HC Deb 23 May 1906 vol 157 c1248
MR. WEIR (Ross and Cromarty)

To ask the secretary to the Admiralty having regard to the fact that out of 588 cadets who have been selected and passed by the Board of Admiralty for training at the Royal Naval College, Osborne, as many as forty-three have been withdrawn from the college on account of their inability to show satisfactory progress in training, will he state the names of the gentlemen constituting the Admiralty Board of Examiners and their qualifications for the work, especially having regard to the fact that under the old system of examination by the Civil Service Commission it was never necessary to withdraw cadets from their course of training on the score of inability to show progress; and will he state whether there is any reason why the Civil Service Commission should not conduct the whole of the entrance examinations for naval cadetships as formerly.

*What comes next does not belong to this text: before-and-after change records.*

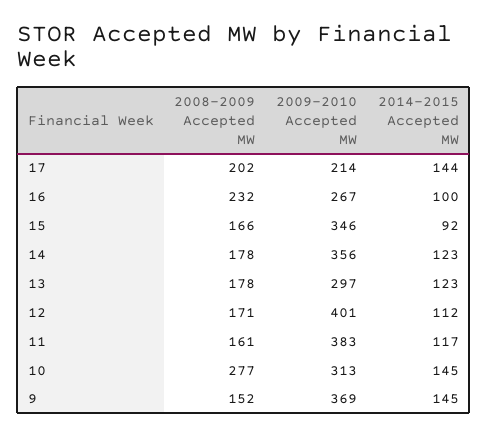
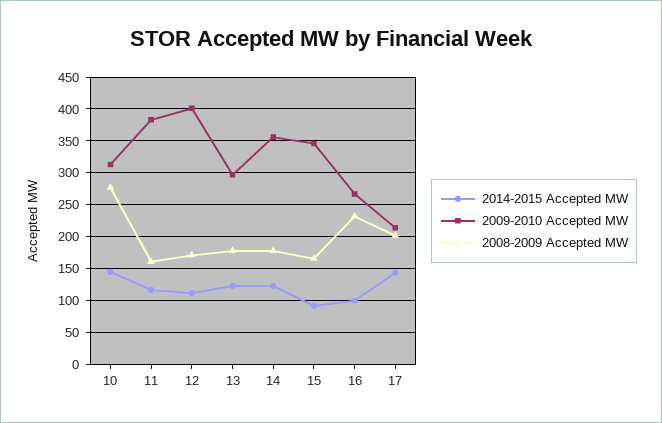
  {
    "2008-2009 Accepted MW": {
      "17": 202,
      "16": 232,
      "15": 166,
      "14": 178,
      "13": 178,
      "12": 171,
      "11": 161,
-     "10": 277,
+     "10": 277
-     "9": 152
    },
    "2009-2010 Accepted MW": {
      "17": 214,
      "16": 267,
      "15": 346,
      "14": 356,
      "13": 297,
      "12": 401,
      "11": 383,
-     "10": 313,
+     "10": 313
-     "9": 369
    },
    "2014-2015 Accepted MW": {
      "17": 144,
      "16": 100,
      "15": 92,
      "14": 123,
      "13": 123,
      "12": 112,
      "11": 117,
-     "10": 145,
+     "10": 145
-     "9": 145
    }
  }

(Answered by Mr. Edmund Robertson.) The examination referred to in the Question is conducted by the Oxford and Cambridge Schools Examination Board, whose qualifications for the work of examining young boys have been recognised by the authorities of a largo number of secondary schools, The Admiralty are not aware of the names of the gentlemen employed by the Board as examiners; they vary from time to time. It is not the fact that it was never necessary that cadets should be withdrawn from the "Britannia" for failure to make satisfactory progress. The office of examining the candidates for cadetships under the new system was transferred to the Oxford and Cambridge Board because the Civil Service Commissioners did not consider that the examination of young boys, such as these entered at Osborne, properly came within the scope of their administration.